Aluminum has now been found in several localities in Russia and elsewhere. It has been found in diatremes in Kazakhstan and a skarn deposit at Taror, Tajikistan and in epithermal veins at Nikitovka Mercury deposit, Ukraine. Also found in a lunar rock. Initially there were many in Russia and elsewhere who felt that native aluminum was reported in error. Even the late and highly venerated Michael Fleischer commented “This seems extremely improbable from thermodynamic considerations.” Translating this into the common vernacular it means “No fu----- way!” Dmitry Belakovsky of Moscow thought he had discovered native aluminum in some charoite samples he was working on. It turned out however that the aluminum was from the aluminum foil that the miners had used to wrap the explosives they were using when blasting the charoite out of the deposit. This and other reasons made it difficult for many researchers to believe that native aluminum had actually been discovered. Dimitry assures me however that he has seen some specimens of aluminum in matrix that are certainly authentic.

1 American Mineralogist, Vol. 65, p205, 1980.

Russia

Southern Ural Mountains, Orenburg Oblast, Kumak Deposit. Material was found in quartz veins. The best specimen was a 3 cm piece of gray white quartz with a thin sheet of native aluminum measuring about 5 mm across.1 The specimen is in the Fersman Museum in Moscow.

1 Dmitry Belakovsky, personal communication 2002.

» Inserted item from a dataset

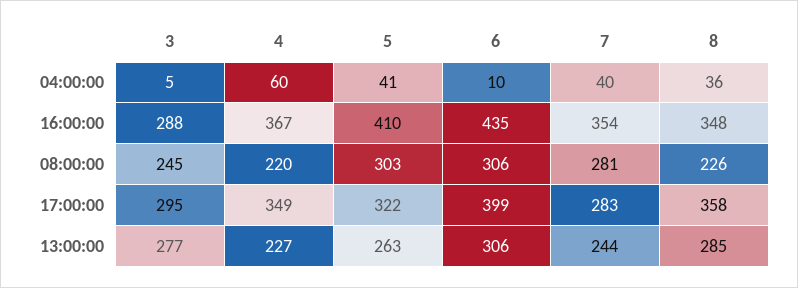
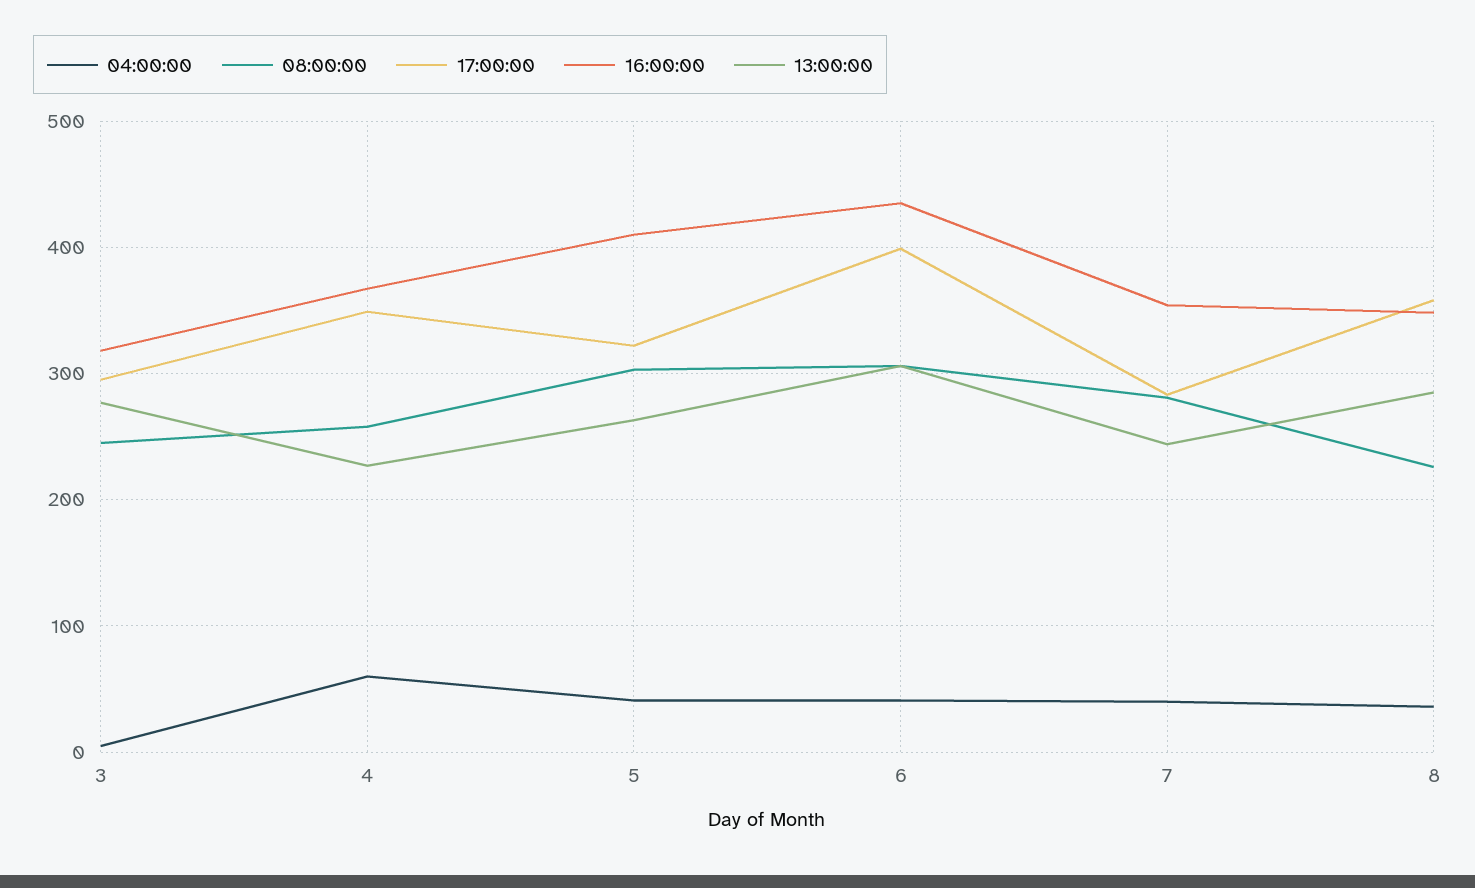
04:00:00, 6: 10 -> 40
16:00:00, 3: 288 -> 320
08:00:00, 4: 220 -> 260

19th Jan 2005 07:37 UTCRock Currier

For what it is worth.


*Aluminum Rare species collections.

Al, A native metallic element.

Aluminum has now been found in several localities in Russia and elsewhere. It has been found in diatremes in Kazakhstan and a skarn deposit at Taror, Tajikistan and in epithermal veins at Nikitovka Mercury deposit, Ukraine. Also found in a lunar rock. Initially there were many in Russia and elsewhere who felt that native aluminum was reported in error. Even the late and highly venerated Michael Fleischer commented “This seems extremely improbable from thermodynamic considerations.” Translating this into the common vernacular it means “No fu----- way!” Dmitry Belakovsky of Moscow thought he had discovered native aluminum in some charoite samples he was working on. It turned out however that the aluminum was from the aluminum foil that the miners had used to wrap the explosives they were using when blasting the charoite out of the deposit. This and other reasons made it difficult for many researchers to believe that native aluminum had actually been discovered. Dimitry assures me however that he has seen some specimens of aluminum in matrix that are certainly authentic.

1 American Mineralogist, Vol. 65, p205, 1980.

Russia

Southern Ural Mountains, Orenburg Oblast, Kumak Deposit. Material was found in quartz veins. The best specimen was a 3 cm piece of gray white quartz with a thin sheet of native aluminum measuring about 5 mm across.1 The specimen is in the Fersman Museum in Moscow.

1 Dmitry Belakovsky, personal communication 2002.